Darüber hinaus scheitert die Gewährung der Steuerbefreiung daran, dass es nach Auffassung des Senats an der Leistung öffentlicher Dienste durch die satzungsgemäß tätig werdenden Personen fehlt.

Bezüglich der Tätigkeit als Vertreter des geschäftsführenden Vorstandsmitglieds in der Leitung der Geschäftsstelle des Hessischen Sparkassen- und Giroverbandes hat der BFH das Merkmal „Leistung öffentlicher Dienste“ bejaht (BFH, Urteil vom 27.02.1976 VI R 97/72, BStBl. II 1976, 418). Dabei war ausschlaggebend, dass bezüglich des Hessischen Sparkassen- und Giroverbandes für sämtliche Sparkassen des Landes eine Zwangsmitgliedschaft bestand und die Vertretung deshalb das Gesamtinteresse aller Sparkassen zu berücksichtigen und dabei ein Höchstmaß an Objektivität habe walten lassen müssen. Demgegenüber beruht der Zusammenschluss im StGB NRW auf freiwilliger Mitgliedschaft mit dem wesentlichen Ziel der Interessenvertretung gegenüber Gesetzgebung und Politik. Auch wenn der Organisationsgrad hoch und die Mitglieder selbst juristische Personen des öffentlichen Rechts sind, ist ein Unterschied zu anderen privatrechtlich organisierten Wirtschafts- und Interessenverbänden nicht so wesentlich, dass eine diesen gegenüber privilegierte Einordnung gerechtfertigt wäre.

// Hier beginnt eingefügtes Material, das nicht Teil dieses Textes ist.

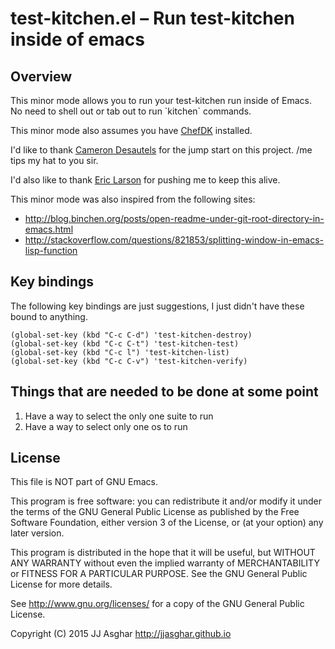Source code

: * test-kitchen.el -- Run test-kitchen inside of emacs

** Overview

This minor mode allows you to run your test-kitchen run inside of Emacs.
No need to shell out or tab out to run `kitchen` commands.

This minor mode also assumes you have [[https://downloads.chef.io/chef-dk/][ChefDK]] installed.

I'd like to thank [[https://twitter.com/camdez][Cameron Desautels]] for the jump start on this project. /me tips my hat to you sir.

I'd also like to thank [[http://twitter.com/ionrock][Eric Larson]] for pushing me to keep this alive.

This minor mode was also inspired from the following sites:
- http://blog.binchen.org/posts/open-readme-under-git-root-directory-in-emacs.html
- http://stackoverflow.com/questions/821853/splitting-window-in-emacs-lisp-function

** Key bindings

The following key bindings are just suggestions, I just didn't have these bound to anything.

#+BEGIN_SRC elisp
  (global-set-key (kbd "C-c C-d") 'test-kitchen-destroy)
  (global-set-key (kbd "C-c C-t") 'test-kitchen-test)
  (global-set-key (kbd "C-c l") 'test-kitchen-list)
  (global-set-key (kbd "C-c C-v") 'test-kitchen-verify)
#+END_SRC

** Things that are needed to be done at some point

1. Have a way to select the only one suite to run
2. Have a way to select only one os to run

** License

This file is NOT part of GNU Emacs.

This program is free software: you can redistribute it and/or modify
it under the terms of the GNU General Public License as published by
the Free Software Foundation, either version 3 of the License, or
(at your option) any later version.

This program is distributed in the hope that it will be useful,
but WITHOUT ANY WARRANTY  without even the implied warranty of
MERCHANTABILITY or FITNESS FOR A PARTICULAR PURPOSE.  See the
GNU General Public License for more details.

See <http://www.gnu.org/licenses/> for a copy of the GNU General
Public License.

Copyright (C) 2015 JJ Asghar <http://jjasghar.github.io>
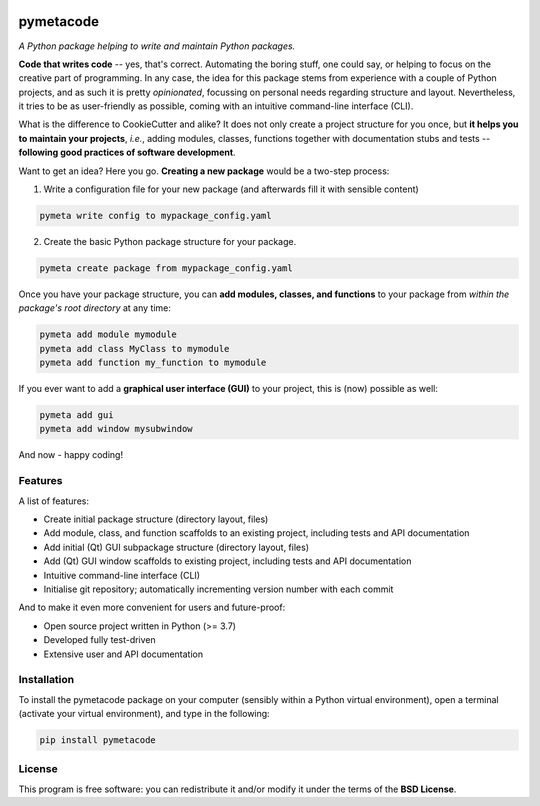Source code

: 
.. image:: https://zenodo.org/badge/DOI/10.5281/zenodo.8370310.svg
   :target: https://doi.org/10.5281/zenodo.8370310
   :align: right

==========
pymetacode
==========

*A Python package helping to write and maintain Python packages.*

**Code that writes code** -- yes, that's correct. Automating the boring stuff, one could say, or helping to focus on the creative part of programming. In any case, the idea for this package stems from experience with a couple of Python projects, and as such it is pretty *opinionated*, focussing on personal needs regarding structure and layout. Nevertheless, it tries to be as user-friendly as possible, coming with an intuitive command-line interface (CLI).

What is the difference to CookieCutter and alike? It does not only create a project structure for you once, but **it helps you to maintain your projects**, *i.e.*, adding modules, classes, functions together with documentation stubs and tests -- **following good practices of software development**.

Want to get an idea? Here you go. **Creating a new package** would be a two-step process:

1) Write a configuration file for your new package (and afterwards fill it with sensible content)

.. code-block:: bash

    pymeta write config to mypackage_config.yaml

2) Create the basic Python package structure for your package.

.. code-block:: bash

    pymeta create package from mypackage_config.yaml

Once you have your package structure, you can **add modules, classes, and functions** to your package from *within the package's root directory* at any time:

.. code-block:: bash

    pymeta add module mymodule
    pymeta add class MyClass to mymodule
    pymeta add function my_function to mymodule

If you ever want to add a **graphical user interface (GUI)** to your project, this is (now) possible as well:

.. code-block:: bash

    pymeta add gui
    pymeta add window mysubwindow

And now - happy coding!


Features
========

A list of features:

* Create initial package structure (directory layout, files)

* Add module, class, and function scaffolds to an existing project, including tests and API documentation

* Add initial (Qt) GUI subpackage structure (directory layout, files)

* Add (Qt) GUI window scaffolds to existing project, including tests and API documentation

* Intuitive command-line interface (CLI)

* Initialise git repository; automatically incrementing version number with each commit


And to make it even more convenient for users and future-proof:

* Open source project written in Python (>= 3.7)

* Developed fully test-driven

* Extensive user and API documentation


Installation
============

To install the pymetacode package on your computer (sensibly within a Python virtual environment), open a terminal (activate your virtual environment), and type in the following:

.. code-block:: bash

    pip install pymetacode


License
=======

This program is free software: you can redistribute it and/or modify it under the terms of the **BSD License**.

Auch eine Steuerbefreiung gemäß § 3 Nr. 26a EStG, die sich im Übrigen, worauf der Beklagte zu Recht hinweist, nur noch auf den noch nicht ausgeschöpften Restbetrag von 270 Euro erstrecken könnte, kommt nach Auffassung des Senats im vorliegenden Fall nicht in Betracht. Steuerfrei sind nach dieser Vorschrift unter anderem Einnahmen aus einer nebenberuflichen Tätigkeit im Dienst oder Auftrag einer unter § 5 Abs. 1 Nr. 9 des Körperschaftsteuergesetzes (KStG) fallenden Einrichtung zur Förderung gemeinnütziger, mildtätiger oder kirchlicher Zwecke (§§ 52 bis 54 der Abgabenordnung – AO) bis zur Höhe von insgesamt 720 Euro. Im vorliegenden Fall kann der Senat nicht feststellen, dass der StGB NRW tatsächlich – hier allein in Betracht kommende – gemeinnützige Zwecke i. S. d. § 52 AO verfolgt und damit eine Körperschaft i. S. d. § 5 Abs. 1 Nr. 9 KStG ist. Denn nach Auskunft des Klägers, deren Richtigkeit anzuzweifeln der Senat keinen Anlass hat, ist der StGB NRW nicht wegen Gemeinnützigkeit von der Körperschaftsteuer befreit.

Die Kostenentscheidung folgt aus § 135 Abs. 1 FGO.

Die Revision wird gemäß § 115 Abs. 2 Nr. 2 FGO zur Fortbildung des Rechts zugelassen. Die Frage der Steuerbefreiung von Aufwandsentschädigungen gemäß § 3 Nr. 12 bzw. 26a EStG für ehrenamtliche Tätigkeiten bei einem privatrechtlich organisierten kommunalen Spitzenverband, ist – soweit ersichtlich – bislang nicht höchstrichterlich geklärt.